■ PROBLEM STATEMENT:
Copy out the data below. Keep every word as it is.

[Dataset items]
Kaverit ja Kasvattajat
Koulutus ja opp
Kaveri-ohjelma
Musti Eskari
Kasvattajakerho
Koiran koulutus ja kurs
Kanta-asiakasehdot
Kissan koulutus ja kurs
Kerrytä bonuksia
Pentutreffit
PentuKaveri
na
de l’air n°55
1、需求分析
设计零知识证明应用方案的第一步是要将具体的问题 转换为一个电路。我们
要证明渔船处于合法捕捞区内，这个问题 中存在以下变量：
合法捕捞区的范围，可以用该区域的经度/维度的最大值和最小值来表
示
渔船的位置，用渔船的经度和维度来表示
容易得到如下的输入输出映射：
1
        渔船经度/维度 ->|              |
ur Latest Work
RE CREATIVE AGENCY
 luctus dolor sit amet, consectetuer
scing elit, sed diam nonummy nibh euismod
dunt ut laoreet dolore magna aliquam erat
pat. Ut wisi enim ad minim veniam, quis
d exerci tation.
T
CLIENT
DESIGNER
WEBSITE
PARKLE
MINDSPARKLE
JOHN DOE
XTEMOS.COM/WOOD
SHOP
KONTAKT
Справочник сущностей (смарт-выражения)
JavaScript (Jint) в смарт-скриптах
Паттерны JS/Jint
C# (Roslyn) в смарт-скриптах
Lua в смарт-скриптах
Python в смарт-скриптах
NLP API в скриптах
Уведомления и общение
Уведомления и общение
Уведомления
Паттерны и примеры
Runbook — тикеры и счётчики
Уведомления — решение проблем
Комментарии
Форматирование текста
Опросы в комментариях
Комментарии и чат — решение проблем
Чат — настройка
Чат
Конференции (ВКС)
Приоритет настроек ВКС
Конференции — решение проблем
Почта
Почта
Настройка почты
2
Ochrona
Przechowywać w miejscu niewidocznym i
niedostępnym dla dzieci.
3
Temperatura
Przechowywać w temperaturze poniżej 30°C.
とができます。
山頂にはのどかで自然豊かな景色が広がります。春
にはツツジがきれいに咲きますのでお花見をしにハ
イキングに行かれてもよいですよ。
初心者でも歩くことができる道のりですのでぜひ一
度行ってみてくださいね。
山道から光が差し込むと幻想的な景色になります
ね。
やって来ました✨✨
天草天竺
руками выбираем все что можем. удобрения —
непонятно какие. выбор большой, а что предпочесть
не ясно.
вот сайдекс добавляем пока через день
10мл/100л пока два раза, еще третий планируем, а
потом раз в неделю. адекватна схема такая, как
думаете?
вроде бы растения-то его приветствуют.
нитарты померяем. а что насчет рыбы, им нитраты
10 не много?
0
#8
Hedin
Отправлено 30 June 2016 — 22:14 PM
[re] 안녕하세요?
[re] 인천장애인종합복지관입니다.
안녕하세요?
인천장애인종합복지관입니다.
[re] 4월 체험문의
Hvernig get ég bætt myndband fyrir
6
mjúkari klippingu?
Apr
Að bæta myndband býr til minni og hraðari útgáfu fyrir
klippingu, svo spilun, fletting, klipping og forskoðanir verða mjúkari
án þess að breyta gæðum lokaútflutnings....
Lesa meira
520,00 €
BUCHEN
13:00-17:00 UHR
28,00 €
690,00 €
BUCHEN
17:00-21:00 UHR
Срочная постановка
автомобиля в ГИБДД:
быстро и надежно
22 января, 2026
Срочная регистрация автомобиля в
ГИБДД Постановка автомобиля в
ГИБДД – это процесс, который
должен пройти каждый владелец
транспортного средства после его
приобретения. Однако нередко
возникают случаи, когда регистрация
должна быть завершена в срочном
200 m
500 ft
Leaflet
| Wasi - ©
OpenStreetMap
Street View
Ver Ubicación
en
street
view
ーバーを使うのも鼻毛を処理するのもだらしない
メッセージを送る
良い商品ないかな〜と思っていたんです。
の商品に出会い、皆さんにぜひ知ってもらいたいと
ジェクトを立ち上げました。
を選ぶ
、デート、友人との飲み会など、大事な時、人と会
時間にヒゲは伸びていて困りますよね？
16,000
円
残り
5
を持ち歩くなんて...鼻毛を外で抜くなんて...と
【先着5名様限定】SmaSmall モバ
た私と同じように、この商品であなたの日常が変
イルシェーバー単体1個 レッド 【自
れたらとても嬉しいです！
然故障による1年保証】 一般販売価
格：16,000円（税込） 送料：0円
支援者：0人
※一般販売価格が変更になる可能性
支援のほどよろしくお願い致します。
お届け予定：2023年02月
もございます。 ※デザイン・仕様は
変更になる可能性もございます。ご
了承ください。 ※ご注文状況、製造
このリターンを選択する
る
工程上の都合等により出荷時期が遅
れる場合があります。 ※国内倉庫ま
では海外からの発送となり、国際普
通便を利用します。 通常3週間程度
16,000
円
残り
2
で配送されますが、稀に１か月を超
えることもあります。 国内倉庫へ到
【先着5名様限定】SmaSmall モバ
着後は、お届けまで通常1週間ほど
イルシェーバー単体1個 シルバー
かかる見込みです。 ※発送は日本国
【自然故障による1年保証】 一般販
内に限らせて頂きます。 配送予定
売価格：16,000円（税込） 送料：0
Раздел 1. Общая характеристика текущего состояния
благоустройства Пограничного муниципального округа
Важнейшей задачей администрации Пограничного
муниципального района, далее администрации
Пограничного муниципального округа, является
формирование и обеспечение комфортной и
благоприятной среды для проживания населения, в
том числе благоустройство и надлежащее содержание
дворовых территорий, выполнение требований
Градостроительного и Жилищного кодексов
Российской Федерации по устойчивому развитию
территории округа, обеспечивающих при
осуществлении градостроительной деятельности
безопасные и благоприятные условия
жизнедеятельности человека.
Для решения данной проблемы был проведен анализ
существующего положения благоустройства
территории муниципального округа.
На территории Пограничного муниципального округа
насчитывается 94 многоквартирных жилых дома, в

■ EXERCISE ANSWER:
Kaverit ja Kasvattajat
Koulutus ja opp
Kaveri-ohjelma
Musti Eskari
Kasvattajakerho
Koiran koulutus ja kurs
Kanta-asiakasehdot
Kissan koulutus ja kurs
Kerrytä bonuksia
Pentutreffit
PentuKaveri
na
de l’air n°55
1、需求分析
设计零知识证明应用方案的第一步是要将具体的问题 转换为一个电路。我们
要证明渔船处于合法捕捞区内，这个问题 中存在以下变量：
合法捕捞区的范围，可以用该区域的经度/维度的最大值和最小值来表
示
渔船的位置，用渔船的经度和维度来表示
容易得到如下的输入输出映射：
1
        渔船经度/维度 ->|              |
ur Latest Work
RE CREATIVE AGENCY
 luctus dolor sit amet, consectetuer
scing elit, sed diam nonummy nibh euismod
dunt ut laoreet dolore magna aliquam erat
pat. Ut wisi enim ad minim veniam, quis
d exerci tation.
T
CLIENT
DESIGNER
WEBSITE
PARKLE
MINDSPARKLE
JOHN DOE
XTEMOS.COM/WOOD
SHOP
KONTAKT
Справочник сущностей (смарт-выражения)
JavaScript (Jint) в смарт-скриптах
Паттерны JS/Jint
C# (Roslyn) в смарт-скриптах
Lua в смарт-скриптах
Python в смарт-скриптах
NLP API в скриптах
Уведомления и общение
Уведомления и общение
Уведомления
Паттерны и примеры
Runbook — тикеры и счётчики
Уведомления — решение проблем
Комментарии
Форматирование текста
Опросы в комментариях
Комментарии и чат — решение проблем
Чат — настройка
Чат
Конференции (ВКС)
Приоритет настроек ВКС
Конференции — решение проблем
Почта
Почта
Настройка почты
2
Ochrona
Przechowywać w miejscu niewidocznym i
niedostępnym dla dzieci.
3
Temperatura
Przechowywać w temperaturze poniżej 30°C.
とができます。
山頂にはのどかで自然豊かな景色が広がります。春
にはツツジがきれいに咲きますのでお花見をしにハ
イキングに行かれてもよいですよ。
初心者でも歩くことができる道のりですのでぜひ一
度行ってみてくださいね。
山道から光が差し込むと幻想的な景色になります
ね。
やって来ました✨✨
天草天竺
руками выбираем все что можем. удобрения —
непонятно какие. выбор большой, а что предпочесть
не ясно.
вот сайдекс добавляем пока через день
10мл/100л пока два раза, еще третий планируем, а
потом раз в неделю. адекватна схема такая, как
думаете?
вроде бы растения-то его приветствуют.
нитарты померяем. а что насчет рыбы, им нитраты
10 не много?
0
#8
Hedin
Отправлено 30 June 2016 — 22:14 PM
[re] 안녕하세요?
[re] 인천장애인종합복지관입니다.
안녕하세요?
인천장애인종합복지관입니다.
[re] 4월 체험문의
Hvernig get ég bætt myndband fyrir
6
mjúkari klippingu?
Apr
Að bæta myndband býr til minni og hraðari útgáfu fyrir
klippingu, svo spilun, fletting, klipping og forskoðanir verða mjúkari
án þess að breyta gæðum lokaútflutnings....
Lesa meira
520,00 €
BUCHEN
13:00-17:00 UHR
28,00 €
690,00 €
BUCHEN
17:00-21:00 UHR
Срочная постановка
автомобиля в ГИБДД:
быстро и надежно
22 января, 2026
Срочная регистрация автомобиля в
ГИБДД Постановка автомобиля в
ГИБДД – это процесс, который
должен пройти каждый владелец
транспортного средства после его
приобретения. Однако нередко
возникают случаи, когда регистрация
должна быть завершена в срочном
200 m
500 ft
Leaflet
| Wasi - ©
OpenStreetMap
Street View
Ver Ubicación
en
street
view
ーバーを使うのも鼻毛を処理するのもだらしない
メッセージを送る
良い商品ないかな〜と思っていたんです。
の商品に出会い、皆さんにぜひ知ってもらいたいと
ジェクトを立ち上げました。
を選ぶ
、デート、友人との飲み会など、大事な時、人と会
時間にヒゲは伸びていて困りますよね？
16,000
円
残り
5
を持ち歩くなんて...鼻毛を外で抜くなんて...と
【先着5名様限定】SmaSmall モバ
た私と同じように、この商品であなたの日常が変
イルシェーバー単体1個 レッド 【自
れたらとても嬉しいです！
然故障による1年保証】 一般販売価
格：16,000円（税込） 送料：0円
支援者：0人
※一般販売価格が変更になる可能性
支援のほどよろしくお願い致します。
お届け予定：2023年02月
もございます。 ※デザイン・仕様は
変更になる可能性もございます。ご
了承ください。 ※ご注文状況、製造
このリターンを選択する
る
工程上の都合等により出荷時期が遅
れる場合があります。 ※国内倉庫ま
では海外からの発送となり、国際普
通便を利用します。 通常3週間程度
16,000
円
残り
2
で配送されますが、稀に１か月を超
えることもあります。 国内倉庫へ到
【先着5名様限定】SmaSmall モバ
着後は、お届けまで通常1週間ほど
イルシェーバー単体1個 シルバー
かかる見込みです。 ※発送は日本国
【自然故障による1年保証】 一般販
内に限らせて頂きます。 配送予定
売価格：16,000円（税込） 送料：0
Раздел 1. Общая характеристика текущего состояния
благоустройства Пограничного муниципального округа
Важнейшей задачей администрации Пограничного
муниципального района, далее администрации
Пограничного муниципального округа, является
формирование и обеспечение комфортной и
благоприятной среды для проживания населения, в
том числе благоустройство и надлежащее содержание
дворовых территорий, выполнение требований
Градостроительного и Жилищного кодексов
Российской Федерации по устойчивому развитию
территории округа, обеспечивающих при
осуществлении градостроительной деятельности
безопасные и благоприятные условия
жизнедеятельности человека.
Для решения данной проблемы был проведен анализ
существующего положения благоустройства
территории муниципального округа.
На территории Пограничного муниципального округа
насчитывается 94 многоквартирных жилых дома, в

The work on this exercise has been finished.